[RFC] I/O and Buffer Range

Thu Jan 16 14:28:31 PST 2014

17-Jan-2014 00:00, Steven Schveighoffer пишет:
> On Thu, 16 Jan 2014 13:44:08 -0500, Dmitry Olshansky
> <dmitry.olsh at gmail.com> wrote:
>
>> 16-Jan-2014 19:55, Steven Schveighoffer пишет:
>>> On Tue, 07 Jan 2014 05:04:07 -0500, Dmitry Olshansky
>>> <dmitry.olsh at gmail.com> wrote:
[snip]

>> In essence a transcoding filter for UTF-16 would wrap a buffer of
>> ubyte and itself present a buffer interface (but of wchar).
>
> My intended interface allows you to specify the desired type per read.
> Think of the case of stdin, where the clients will be varied and written
> by many different people, and its interface is decided by Phobos.
>
> But a transcoding buffer may make some optimizations. For instance,
> reading a UTF32 file as utf-8 can re-use the same buffer, as no code
> unit uses more than 4 code points (did I get that right?).
>

The other way around :) 4 code units - 1 code point.

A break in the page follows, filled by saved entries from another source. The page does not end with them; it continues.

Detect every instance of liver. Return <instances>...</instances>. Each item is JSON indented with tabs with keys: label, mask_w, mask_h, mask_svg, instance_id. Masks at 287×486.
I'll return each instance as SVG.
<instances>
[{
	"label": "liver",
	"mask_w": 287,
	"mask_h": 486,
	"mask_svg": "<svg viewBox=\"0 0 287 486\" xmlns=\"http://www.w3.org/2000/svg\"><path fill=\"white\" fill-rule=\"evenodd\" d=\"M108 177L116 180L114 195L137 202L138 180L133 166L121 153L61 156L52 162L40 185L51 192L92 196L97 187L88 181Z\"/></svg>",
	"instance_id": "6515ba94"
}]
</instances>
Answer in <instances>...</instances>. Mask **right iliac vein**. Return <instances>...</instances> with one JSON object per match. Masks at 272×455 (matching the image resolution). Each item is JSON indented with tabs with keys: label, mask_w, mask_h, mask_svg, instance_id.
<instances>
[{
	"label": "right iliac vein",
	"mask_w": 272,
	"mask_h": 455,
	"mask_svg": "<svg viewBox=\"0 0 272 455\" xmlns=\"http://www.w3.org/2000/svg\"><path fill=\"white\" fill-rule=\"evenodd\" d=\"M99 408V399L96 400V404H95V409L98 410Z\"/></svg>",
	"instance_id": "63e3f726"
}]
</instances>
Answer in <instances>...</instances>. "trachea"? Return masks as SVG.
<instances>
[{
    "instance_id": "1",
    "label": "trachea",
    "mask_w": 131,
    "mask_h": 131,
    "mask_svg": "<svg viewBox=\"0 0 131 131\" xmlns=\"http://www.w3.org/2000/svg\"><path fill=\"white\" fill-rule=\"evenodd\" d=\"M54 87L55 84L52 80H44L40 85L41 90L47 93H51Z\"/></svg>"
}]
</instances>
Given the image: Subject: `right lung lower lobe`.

>>> I am going to study your code some more and see how I can update my code
>>> to use it. I still need to maintain the std.stdio.File interface, and
>>> Walter is insistent that the initial state of stdout/err/in must be
>>> synchronous with C (which kind of sucks, but I have plans on how to make
>>> it not be so bad).
>>
>> I seriously not seeing how interfacing with C runtime could be fast
>> enough.
>
> It's not. But an important stipulation in order for this to all be
> accepted is that it doesn't break existing code that expects things like
> printf and writef to interleave properly.
>
> However, I think we can have an opt-in scheme, and there are certain
> cases where we can proactively switch to a D-buffer scheme. For example,
> if you get a ByLine range, it expects to exhaust the data from stream,
> and may not properly work with C printf.
>
> The idea is that stdio.File can switch at runtime from FILE * to D
> streams as needed or directed.
>
>>> There is still a lot of work left to do, but I think one of the hard
>>> parts is done, namely dealing with UTF transcoding. The remaining sticky
>>> part is dealing with shared. But with structs, this should make things
>>> much easier.
>>
>> I'm thinking a generic locking wrapper is possible along the lines of:
>>
>> shared Locked!(GenericBuffer!char) stdin; //usage
>>
>> struct Locked(T){
>> shared:
>> private:
>>     T _this;
>>     Mutex mut;
>> public:
>>     //forwarded methods
>> }
>>
>> The wrapper will introduce a lock, and implement every method of
>> wrapped struct roughly like this:
>> mut.lock();
>> scope(exit) mut.unlock();
>> (cast(T*)_this).method(args);
>>
>> I'm sure it could be pretty automatic.
>
> This would be a key addition for ANY type in order to properly work with
> shared. BUT, I don't see how it works safely generically because you
> necessarily have to cast away shared in order to call the methods. You
> would have to limit this to only working on types it was intended for.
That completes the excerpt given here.